Малобюджетный хоррор "Последнее изгнание дьявола" (The Last Exorcism) сделан в жанре mockumentary, то есть фиктивной документалистики, и представляет собой не столько фильм ужасов, сколько психологическую драму о том, что если веришь в Бога, то тебе придется поверить и в дьявола. За первый уикенд американского проката фильм в десять раз окупил свой бюджет в размере $1,8 млн — по мнению ЛИДИИ МАСЛОВОЙ, не без помощи дьявола, который не оставит тех, кто его пиарит.
Продюсер "Последнего изгнания дьявола" Элай Рот давно задавался вопросом: можно ли сделать фильм страшнее, чем "Изгоняющий дьявола" Уильяма Фридкина, который потряс его в детстве? Пытаться сделать страшнее было бы слишком самонадеянно, но стоило попробовать сделать посмешнее и помоднее, в соответствии с последними кинематографическими трендами. Их неплохо чувствует выбранный в качестве режиссера немец Даниэль Штамм, у которого любимый автор — Ларс фон Триер, оттачивающий умение вогнать зрителя в почтительный ступор, в душе над ним издевательски посмеиваясь. Такого же баланса между шарлатанством и эффективностью, позволившего ему стать культовой фигурой в своей сфере, достигает главный герой "Последнего изгнания дьявола", преподобный Коттон Маркус (Патрик Фабиан), представляющий собой что-то среднее между проповедником, телеведущим и иллюзионистом: он развлекает паству карточными фокусами и кулинарными рецептами, а во время сеансов экзорцизма использует фридкинского "Изгоняющего дьявола" как каталог зрелищных приемов, помогающих выколачивать деньги из доверчивых клиентов. Для себя же преподобный склонен интерпретировать свою работу скорее в психоаналитическом ключе: если у человека в мозгу сидит мысль, что он одержим дьяволом, то надо помочь ему от этой мысли избавиться.

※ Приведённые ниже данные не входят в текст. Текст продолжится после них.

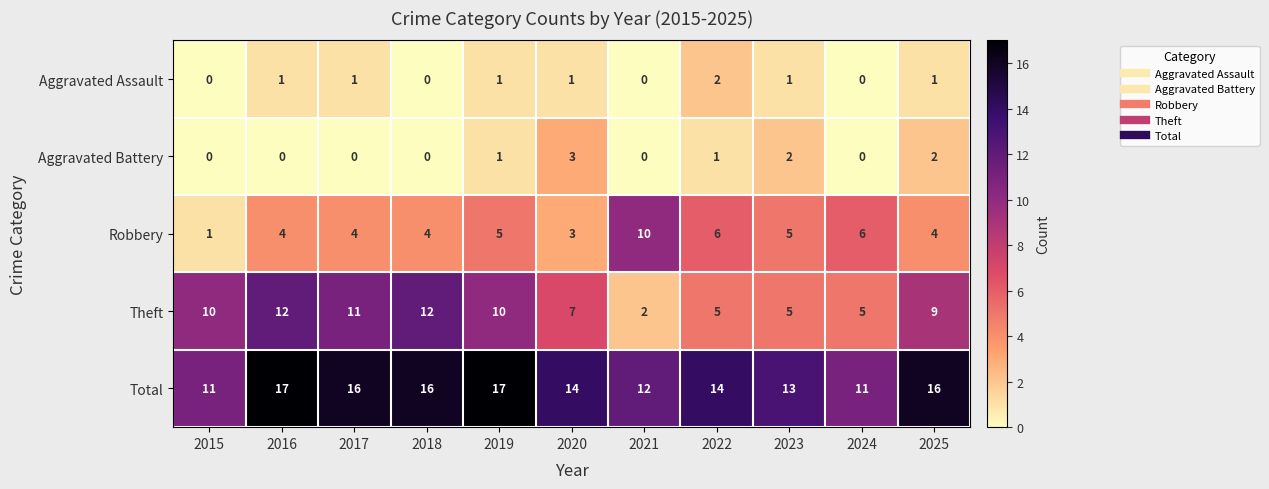

Which series has the largest range (max minus min)?

Theft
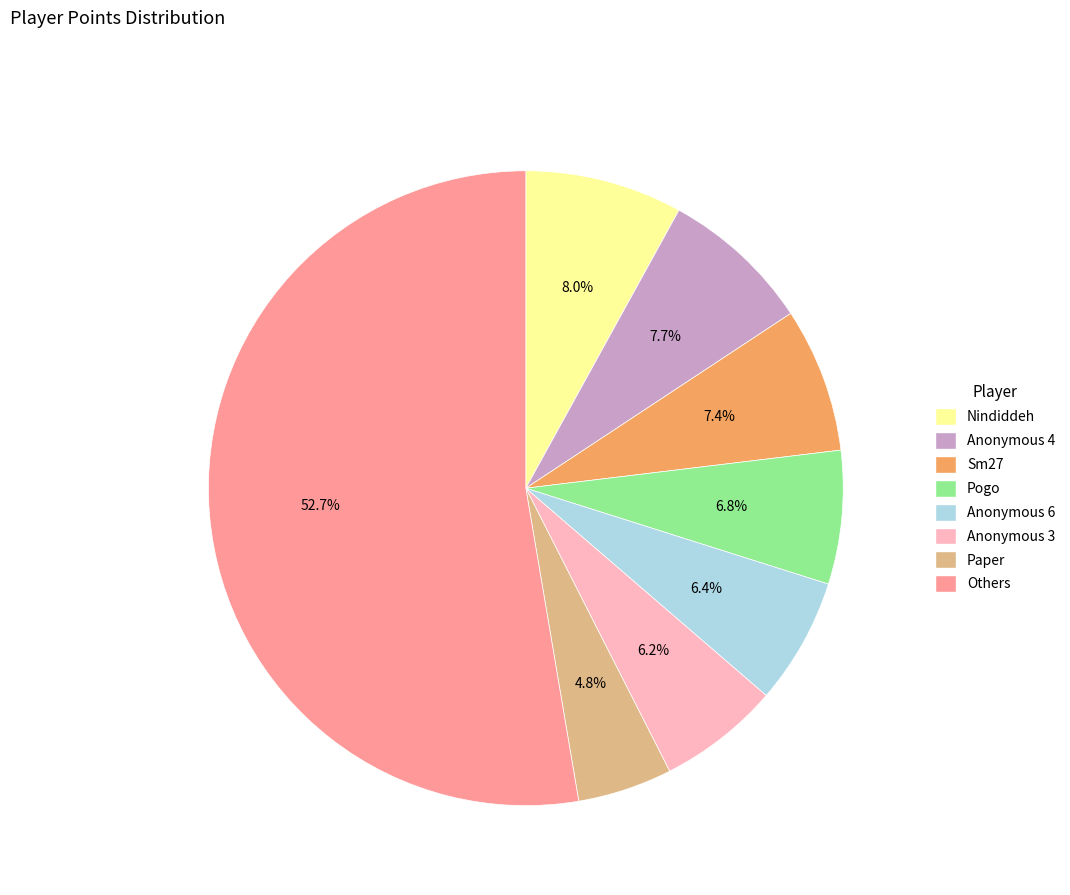

To the nearest percent, what is the difference between the largest and smallest slice percentages?

48%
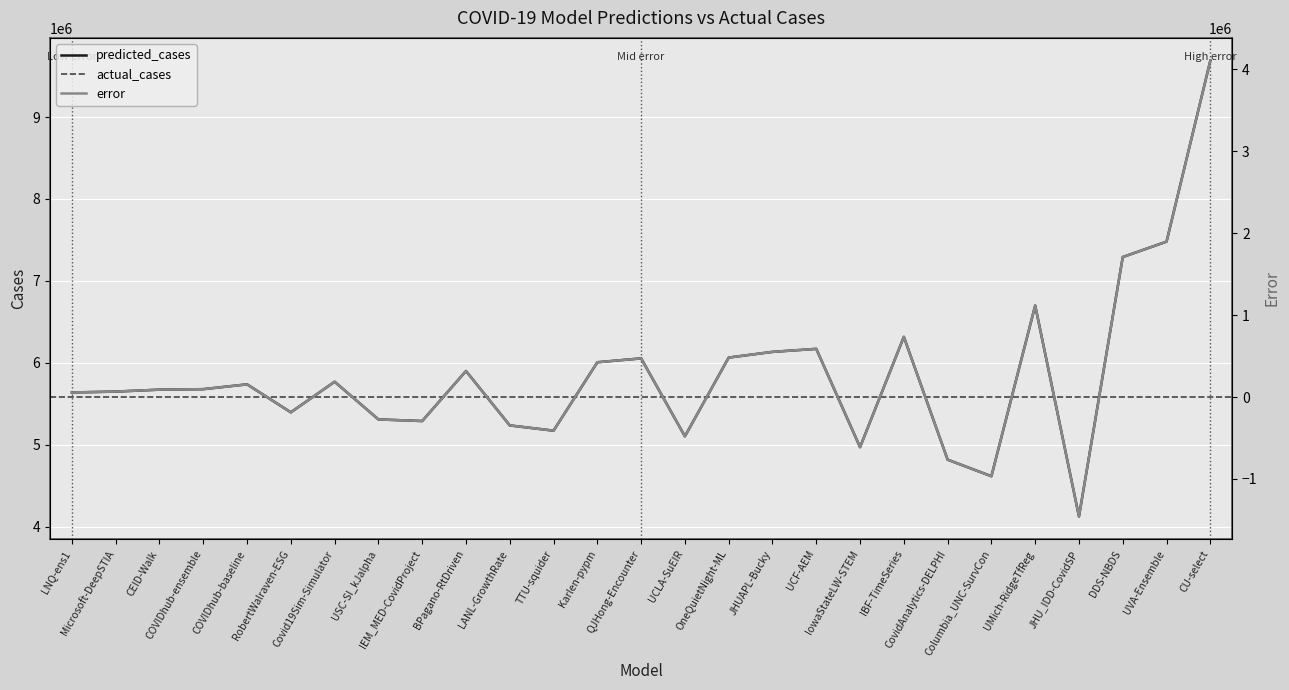

At which label does predicted_cases first exceed 5677412?

COVIDhub-baseline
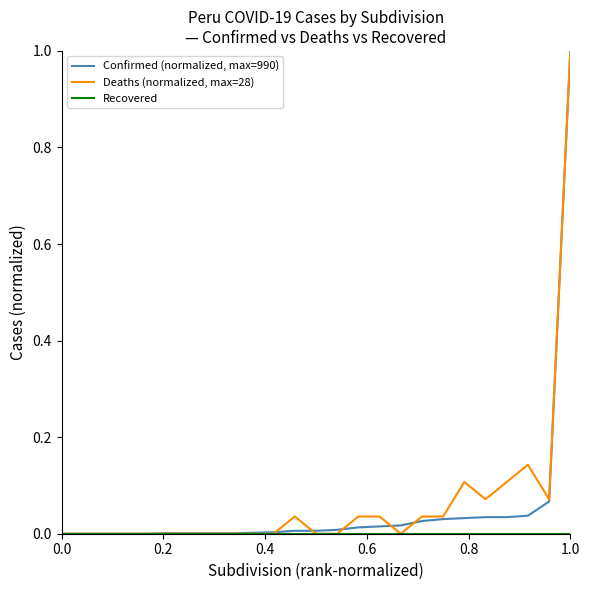

What is the maximum value shown in the chart?

1.0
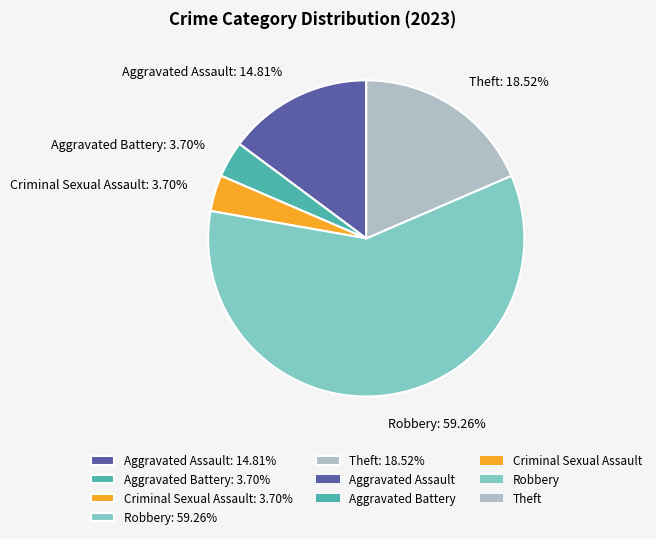

What percentage do Criminal Sexual Assault and Theft together represent?

22.2%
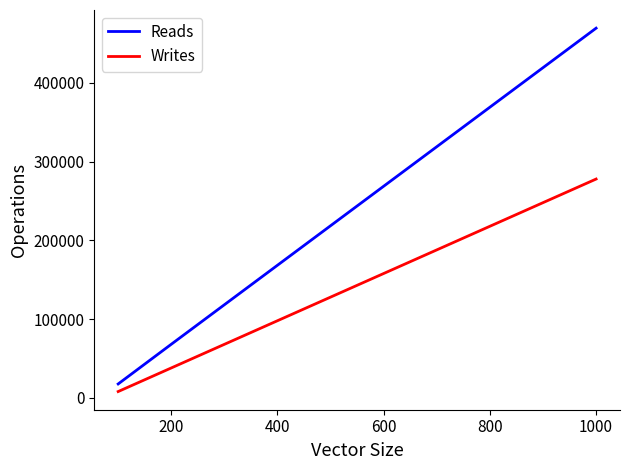

What is the maximum value shown in the chart?

469645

С героем нескольких "Изгоняющих дьявола", отцом Мэррином, происходила в снятом пять лет назад Ренни Харлином приквеле печальная история — его накрывал кризис веры. В "Последнем изгнании дьявола" речь идет скорее не об утрате веры, а об изначально легкомысленном и утилитарном к ней отношении. Преподобному Коттону Маркусу, достигшему потолка в искусстве изгнания дьявола, в которого он никогда особенно и не верил, просто надоело морочить людям голову, и он, ничуть не расстраиваясь, а наоборот, предвкушая освобождение от сомнительного занятия, готовится устроить последний сеанс экзорцизма с параллельным саморазоблачением. Для этого он берет с собой на последнее дело в луизианскую деревню оператора с камерой и женщину-звукорежиссера, снимающих о нем документальный фильм, который мы, собственно, и смотрим.
Первое время в нем встречаются какие-то вызывающие любопытство персонажи: приветливый мальчик (Калеб Ландри Джонс), у которого экзорцист со своей съемочной группой спрашивает дорогу, заканчивает дружелюбную беседу тем, что кидает им в заднее стекло комки грязи, а потом оказывается младшим братом 16-летней фермерской дочки (Эшли Белл), подозреваемой в одержимости. Поначалу процесс изгнания демонов проходит по отработанной схеме: святой отец осматривает пациентку, уделяя особое внимание затылку, потом просит ее опустить босые ноги в тазик, где немедленно закипает вода, и наконец, положив девушку на кровать, читает над ней грозным голосом молитвы, вызывая сотрясение кровати и прочие классические признаки сопротивления демонов, не желающих покидать облюбованное тело. Параллельно вмонтированы кадры, в которых герой с ироничной улыбкой раскрывает механизм, обеспечивающий традиционные экзорцистские спецэффекты: куда спрятаны динамики, издающие потусторонние звуки, куда — лампочки, куда — батарейки, каким образом в распятие вмонтировано приспособление, выпускающее в нужный момент струйки дыма. Однако не успевает герой с чувством выполненного долга пересчитать заработанные купюры и покинуть деревню, как перед ним встает необходимость провести с невылечившейся пациенткой второй сеанс, но уже настоящий — не с техническими фокусами, а на одной вере, которой преподобному отцу как раз катастрофически недостает. Зато авторам картины приходит на помощь доказанное уже в "Ведьме из Блэр" (The Blair Witch Project) преимущество съемки ручной камерой, которая совершенно не обязана показывать зрителю то, что ему было бы интересно увидеть, а должна лишь отражать степень испуга того, кто на бегу держит ее в трясущихся руках объективом в землю — и тут уж способность зрителя испытать ужас зависит не от силы веры, а от вестибулярного аппарата.